The Effort in Winning the Gen Z Vote

 In a YouGov poll from April, among voters aged 18-29 only 10% viewed Biden as very favorable, which was the lowest percentage of any age group. In a Quinnipiac poll from April, 57% of individuals between 18-29 years old said Joe Biden was unfavorable. Included in Biden’s low favorability ratings, Gen Z also had the lowest voter turnout than any other generation with only 46.1% of eligible voters showing up to polls during the 2016 election. 

The former Vice President made progress in addressing where he falls short for youth support. In May, he launched a joint task force that contains the voices of moderate and progressive democratic leaders and experts addressing a plethora of issues including healthcare, immigration, education, the economy, criminal justice, and climate change. He compiled the list in collaboration with former Democratic Presidential Candidate Bernie Sanders, who was known to be popular among young individuals. It included big progressive names like Rep. Alexandria Ocasio-Cortez and Rep. Pramila Jayapal in addition to more moderate names like former Secretary of State John Kerry and former Attorney General Eric Holder.
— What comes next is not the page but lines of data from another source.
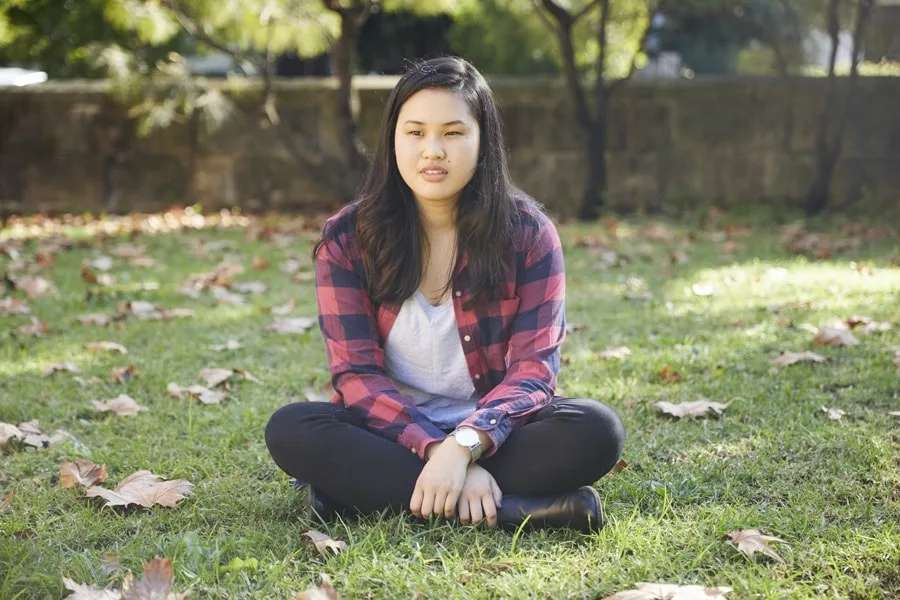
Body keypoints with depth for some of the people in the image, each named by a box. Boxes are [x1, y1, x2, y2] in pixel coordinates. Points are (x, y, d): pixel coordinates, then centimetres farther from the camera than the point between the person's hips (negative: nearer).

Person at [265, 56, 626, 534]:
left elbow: (533, 369, -12)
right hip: (391, 435, 1)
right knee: (290, 430, -30)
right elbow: (356, 374, -10)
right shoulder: (346, 238, -4)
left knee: (596, 430, -28)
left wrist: (464, 445, -31)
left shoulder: (528, 233, -4)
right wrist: (438, 451, -26)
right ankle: (518, 507, -32)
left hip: (490, 434, -1)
Alongside his senior advisor Symone D. Sanders, Biden also released an initiative for young voters called League 46. It is a program that called for young voters of different backgrounds to get involved in the Biden campaign to “make sure that this January, Joe is in the White House.”  It includes a network for young elected officials, students, and professionals to rally around the Democratic presidential nominee.

 Whether Biden’s commitment to young voters increases youth support will reflect the results in November. Given the choice of Biden, Trump, and any other Third-Party Candidate that may run between now and November, will young Democratic voters vote blue or will they refuse to vote at all?